=== PASSAGE PROVIDED ===
Rickettsial Diseases

The literature to support the use of minocycline in rickettsial diseases is severely limited. Although the included report of Japanese spotted fever had a rate of life-threatening disease on par with Rocky Mountain spotted fever—the most common rickettsial disease in the United States—it is difficult to use these data as a surrogate. Rocky Mountain spotted fever is a circumstance that warrants retaining a supply of doxycycline in endemic areas. However, the CDC did not definitively recommend alternative therapy should doxycycline be entirely unavailable [1]. Therefore, we pose that it is worthy to consider minocycline's place in therapy for Rocky Mountain spotted fever—given its lethality—in the scenario of complete doxycycline unavailability.

=== WORK TASK 1 ===
In the passage on rickettsial diseases, print the text from "The literature to" up to and including "complete doxycycline unavailability.".
=== WORK TASK 2 ===
Answer these questions from the passage on rickettsial diseases:
(a) Which disease does it call the most common rickettsial disease in the United States?
(b) Which drug does it say warrants keeping a supply on hand in endemic areas?
(c) What did the CDC not definitively recommend?
=== WORK TASK 3 ===
Can you summarize the passage on rickettsial diseases in two sentences?

=== SUPPLIED DATA ===
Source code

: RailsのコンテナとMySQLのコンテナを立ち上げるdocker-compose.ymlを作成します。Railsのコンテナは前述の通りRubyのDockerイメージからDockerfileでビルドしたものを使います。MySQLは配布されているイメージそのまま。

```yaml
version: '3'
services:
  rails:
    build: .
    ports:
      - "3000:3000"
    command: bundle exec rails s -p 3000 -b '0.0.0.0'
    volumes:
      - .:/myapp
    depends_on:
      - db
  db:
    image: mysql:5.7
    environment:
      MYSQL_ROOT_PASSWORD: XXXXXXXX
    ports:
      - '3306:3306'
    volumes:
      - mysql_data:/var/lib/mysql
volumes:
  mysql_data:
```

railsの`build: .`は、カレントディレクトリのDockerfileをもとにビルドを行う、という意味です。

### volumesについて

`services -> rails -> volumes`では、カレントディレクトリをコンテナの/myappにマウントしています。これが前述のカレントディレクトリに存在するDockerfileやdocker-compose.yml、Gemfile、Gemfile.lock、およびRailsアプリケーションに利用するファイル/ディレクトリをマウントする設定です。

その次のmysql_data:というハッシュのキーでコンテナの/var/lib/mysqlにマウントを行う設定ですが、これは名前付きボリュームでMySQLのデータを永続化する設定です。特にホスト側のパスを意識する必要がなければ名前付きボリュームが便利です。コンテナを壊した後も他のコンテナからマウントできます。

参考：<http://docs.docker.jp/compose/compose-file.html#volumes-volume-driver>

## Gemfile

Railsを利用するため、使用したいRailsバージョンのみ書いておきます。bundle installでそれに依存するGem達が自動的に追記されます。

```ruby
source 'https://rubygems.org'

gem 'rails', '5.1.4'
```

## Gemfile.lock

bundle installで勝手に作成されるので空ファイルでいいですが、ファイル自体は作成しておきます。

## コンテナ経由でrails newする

=== EXERCISE SOLUTION 1 ===
The literature to support the use of minocycline in rickettsial diseases is severely limited. Although the included report of Japanese spotted fever had a rate of life-threatening disease on par with Rocky Mountain spotted fever—the most common rickettsial disease in the United States—it is difficult to use these data as a surrogate. Rocky Mountain spotted fever is a circumstance that warrants retaining a supply of doxycycline in endemic areas. However, the CDC did not definitively recommend alternative therapy should doxycycline be entirely unavailable [1]. Therefore, we pose that it is worthy to consider minocycline's place in therapy for Rocky Mountain spotted fever—given its lethality—in the scenario of complete doxycycline unavailability.

=== EXERCISE SOLUTION 2 ===
(a) Rocky Mountain spotted fever.
(b) Doxycycline.
(c) Alternative therapy should doxycycline be entirely unavailable.

=== EXERCISE SOLUTION 3 ===
Evidence for using minocycline in rickettsial diseases is severely limited, and data from a report on Japanese spotted fever are hard to apply to Rocky Mountain spotted fever, the most common rickettsial disease in the United States. Because the CDC did not definitively recommend an alternative if doxycycline were entirely unavailable, the authors propose considering minocycline for Rocky Mountain spotted fever, given its lethality, in that scenario.